__Your task__
From the listing below, pull out all lines with "bleach" in them.

= = =

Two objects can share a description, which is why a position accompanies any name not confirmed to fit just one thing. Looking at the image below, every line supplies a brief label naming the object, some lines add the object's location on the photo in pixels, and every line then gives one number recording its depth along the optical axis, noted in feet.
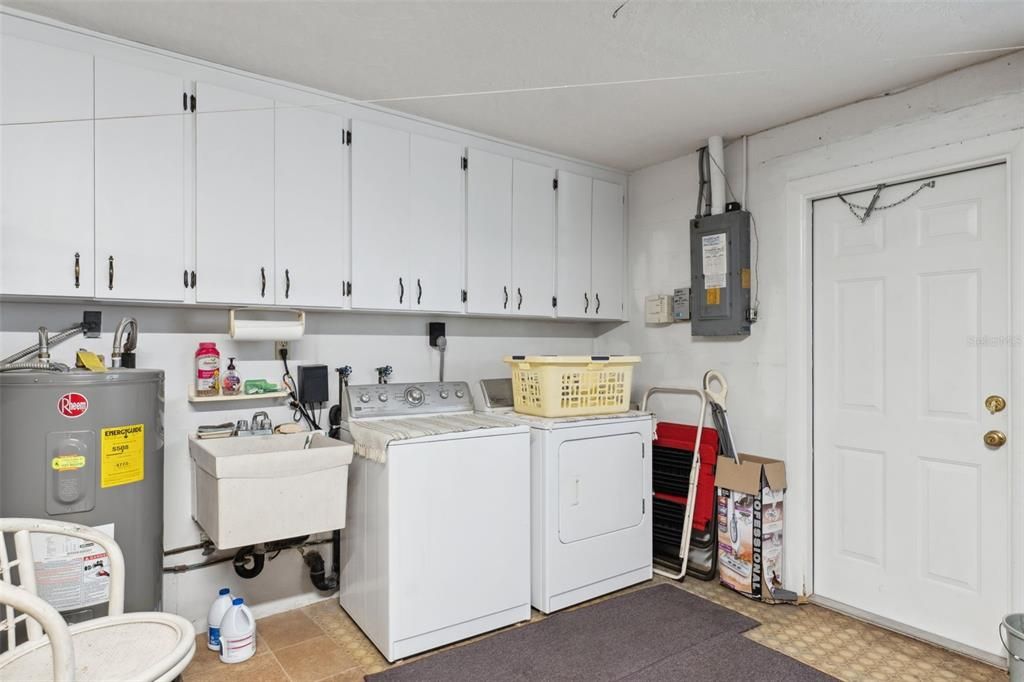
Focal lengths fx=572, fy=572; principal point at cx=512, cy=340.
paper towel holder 8.19
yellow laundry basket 9.48
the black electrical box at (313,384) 9.11
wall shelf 8.15
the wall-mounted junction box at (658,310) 11.68
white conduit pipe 10.53
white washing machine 7.64
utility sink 6.88
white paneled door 7.70
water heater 5.94
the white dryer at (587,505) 9.01
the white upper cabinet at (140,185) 6.97
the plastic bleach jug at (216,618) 7.88
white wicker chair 4.32
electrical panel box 10.31
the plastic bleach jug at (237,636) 7.61
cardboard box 9.44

= = =

__Result for this exercise__
the plastic bleach jug at (216,618) 7.88
the plastic bleach jug at (237,636) 7.61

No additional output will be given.